На первом занятии я обычно ограничивался тем, что позволял своим слушателям немного раскрыться, рассказывая о себе и своей жизни. Это, конечно, вполне соответствовало моим обязанностям преподавателя сточки зрения «Берлица», но я в душе наслаждался мыслью о том, что такова хитрая кокетливая уловка, которую я сам придумал, подобно персонажу «Убийств АВС» Агаты Кристи: желая разделаться с человеком по имени С.С., он скрывается под маской безумного серийного убийцы и убивает обладателей инициалов А.А., В.В. и только потом добирается до намеченной с самого начала жертвы. Для меня это стало средством, благодаря которому под прикрытием «метода Берлица» я мог что-то узнать о том юноше (это всегда бывал юноша), который на самом деле меня интересовал. То, что у хрупкой, пахнущей лавандой девушки из Монако оказывалась старшая сестра, играющая на скрипке в знаменитом на весь мир струнном квартете, а бельгийский педиатр в детстве прожил два года рядом с Эдинбургским замком, было лишь случайными обрывками информации, влетавшими в одно ухо и вылетавшими в другое и имевшими значение только потому, что позволяли мне наконец повернуться к истинному объекту моего интереса, как будто до него просто дошла очередь, и предложить ему рассказать нам — главное, рассказать мне — кое-что о себе.

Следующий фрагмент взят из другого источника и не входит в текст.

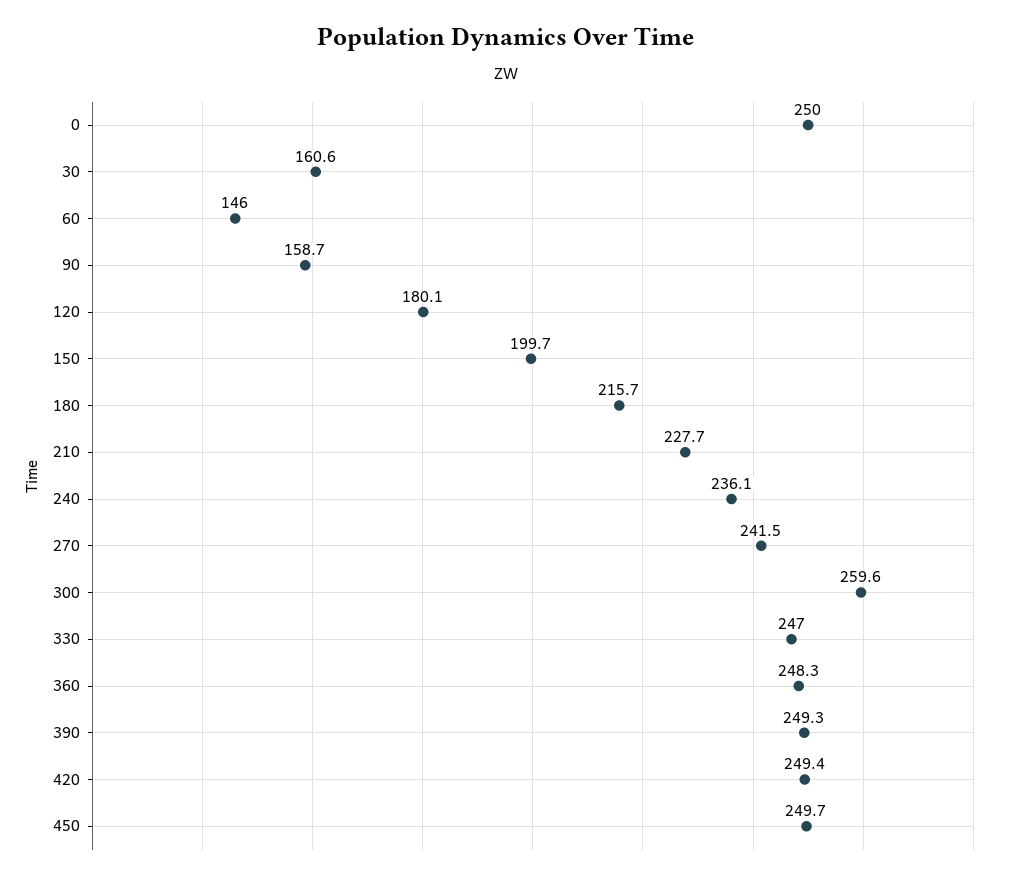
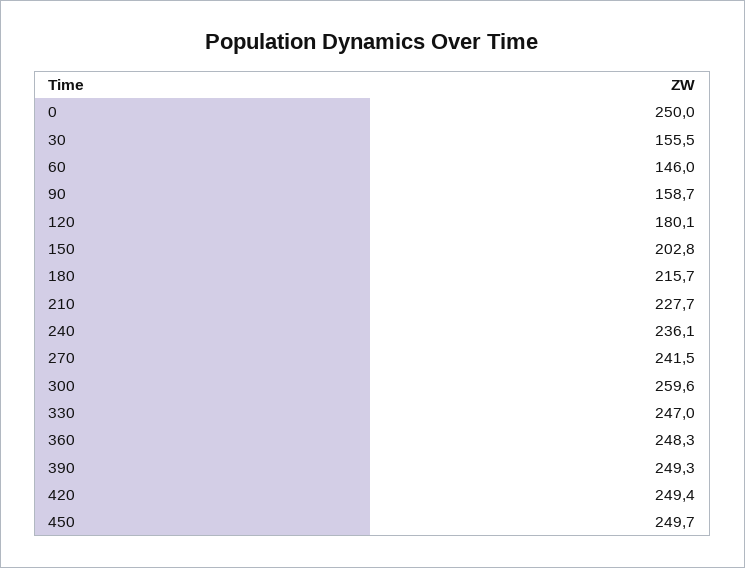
30: 160.6 -> 155.5
150: 199.7 -> 202.8

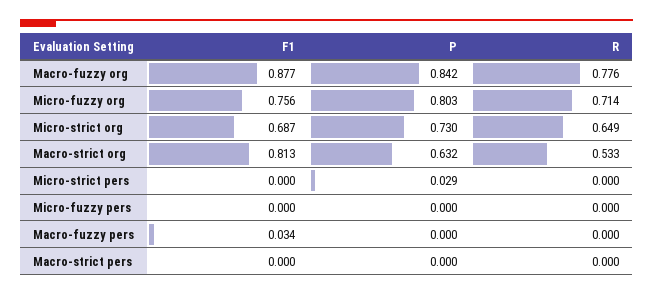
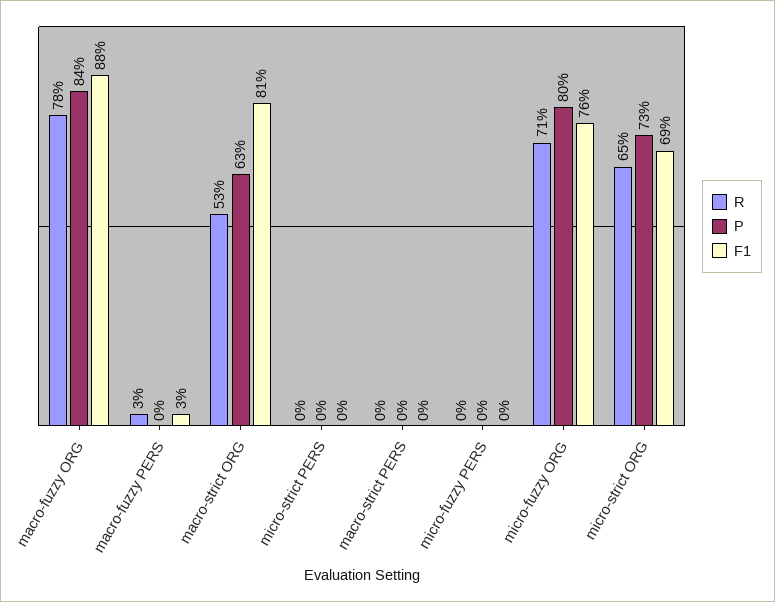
P, Micro-strict pers: 0.029 -> 0
R, Macro-fuzzy pers: 0 -> 0.03

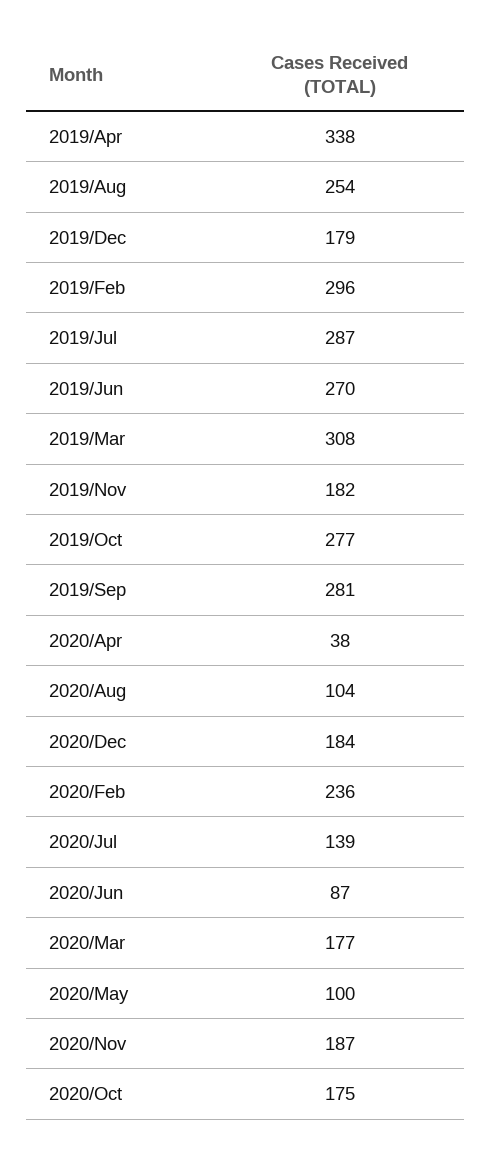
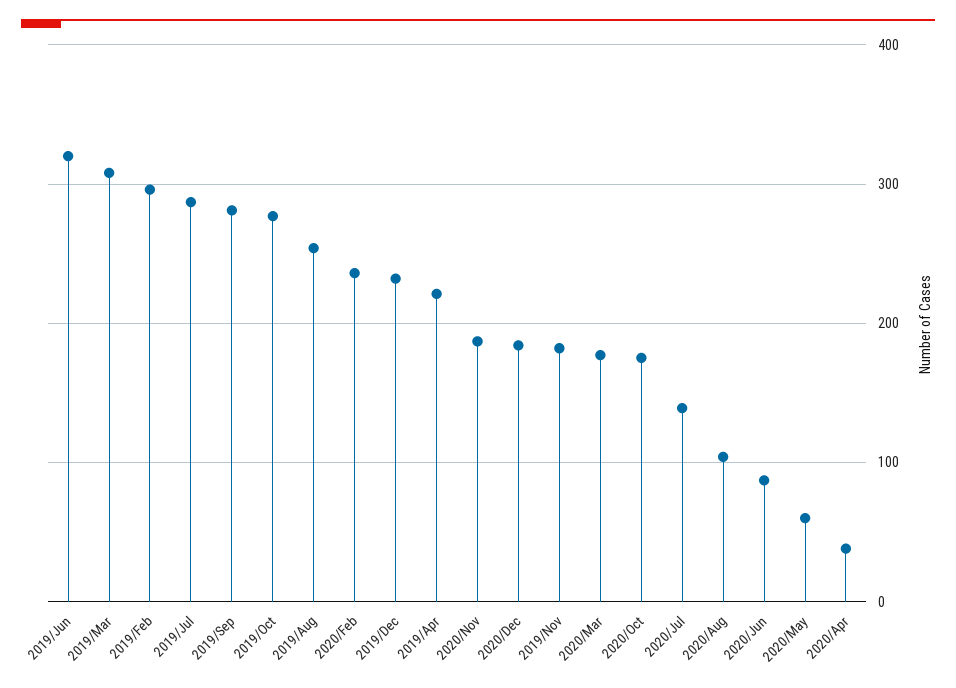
2019/Apr: 338 -> 220
2019/Dec: 179 -> 230
2019/Jun: 270 -> 320
2020/May: 100 -> 60

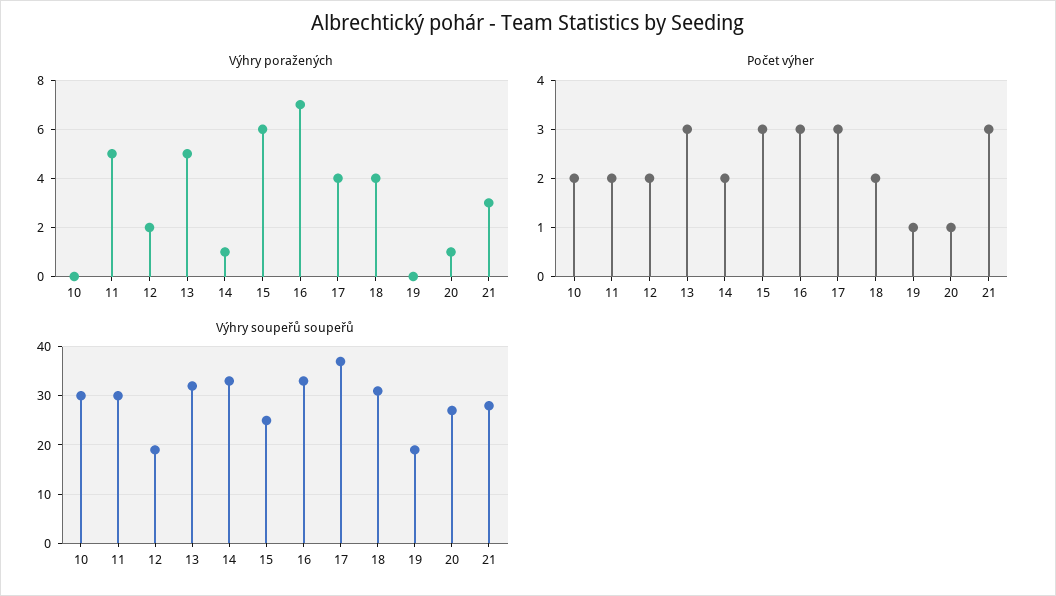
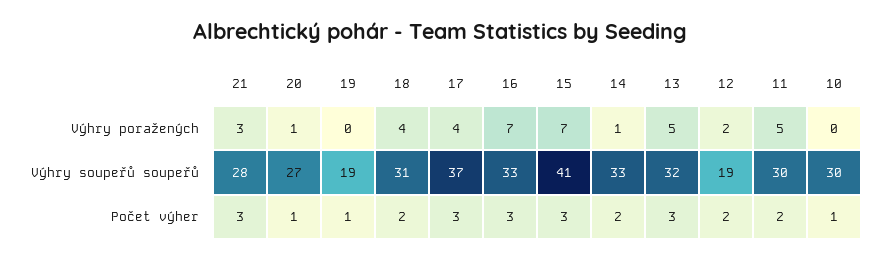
Výhry poražených, 15: 6 -> 7
Počet výher, 10: 2 -> 1
Výhry soupeřů soupeřů, 15: 25 -> 41

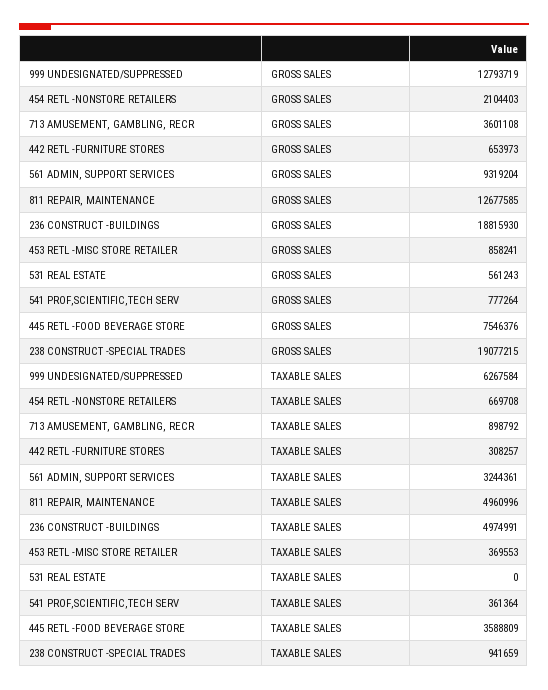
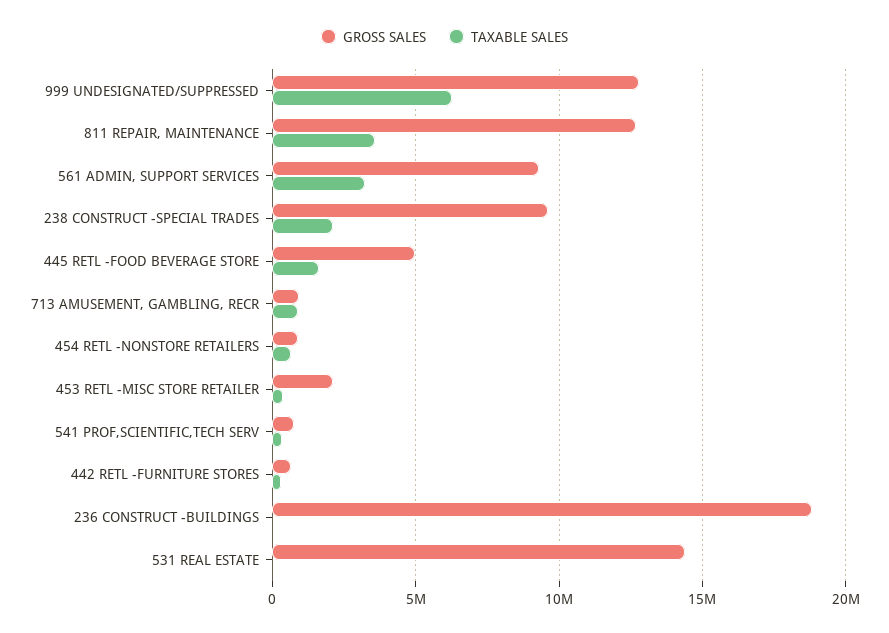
GROSS SALES, 454 RETL -NONSTORE RETAILERS: 2104403 -> 1000000
GROSS SALES, 713 AMUSEMENT, GAMBLING, RECR: 3601108 -> 1000000
GROSS SALES, 453 RETL -MISC STORE RETAILER: 858241 -> 2000000
GROSS SALES, 531 REAL ESTATE: 561243 -> 14500000
GROSS SALES, 445 RETL -FOOD BEVERAGE STORE: 7546376 -> 5000000
GROSS SALES, 238 CONSTRUCT -SPECIAL TRADES: 19077215 -> 9500000
TAXABLE SALES, 811 REPAIR, MAINTENANCE: 4960996 -> 3500000
TAXABLE SALES, 236 CONSTRUCT -BUILDINGS: 4974991 -> 0
TAXABLE SALES, 445 RETL -FOOD BEVERAGE STORE: 3588809 -> 1500000
TAXABLE SALES, 238 CONSTRUCT -SPECIAL TRADES: 941659 -> 2000000

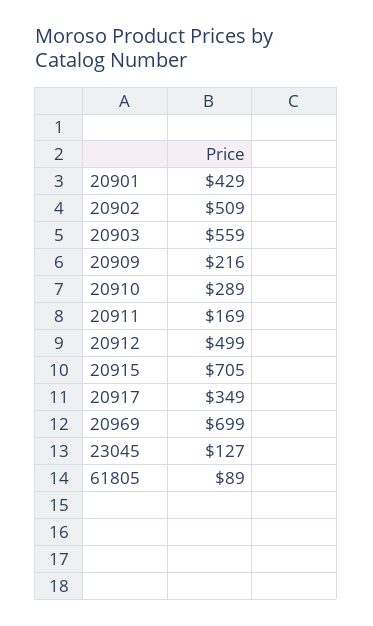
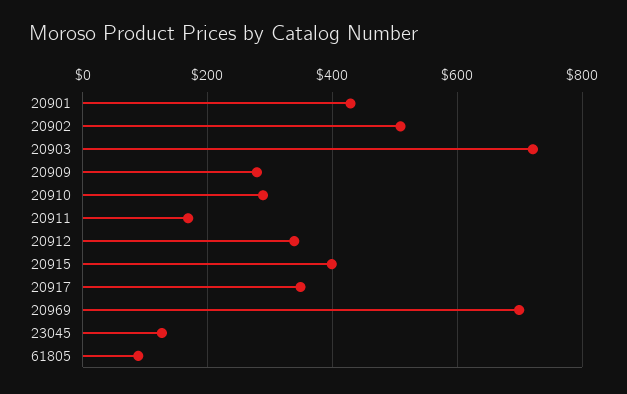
20903: 559 -> 720
20909: 216 -> 280
20912: 499 -> 340
20915: 705 -> 400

Проводя в своей группе письменную контрольную — все мы должны были делать это раз в месяц, — я даже испытывал легкую дрожь, сладострастно склоняясь над каким-нибудь бровастым красавцем и случайно-нарочно, как говорили мы в школе, касаясь его пальцев, чтобы привлечь внимание к какой-нибудь чудовищной орфографической ошибке. Ах, пальчики! Да, это было смешно, это было унизительно, но не забудьте: я находился в возрасте, когда молодой человек так же одержим сексом, как маленький ребенок — конфетами. Любой намек на прикосновение, на малейший физический контакт с телом молодого мужчины — случалось ли это в переполненном автобусе, когда облаченная в джинсы промежность стоящего пассажира оказывалась на уровне моего лица, или на невыносимо душном верхнем ярусе Оперы, когда какой-нибудь соблазнительно потный лакомый кусочек, ничего не подозревая, прижимался бедром к моему бедру, — мой член тут же вел себя подобно приветствующей фюрера руке доктора Стейнджлава: достаточно было самого невинного соприкосновения с желанной плотью, как он взвивался в неуправляемом нацистском салюте.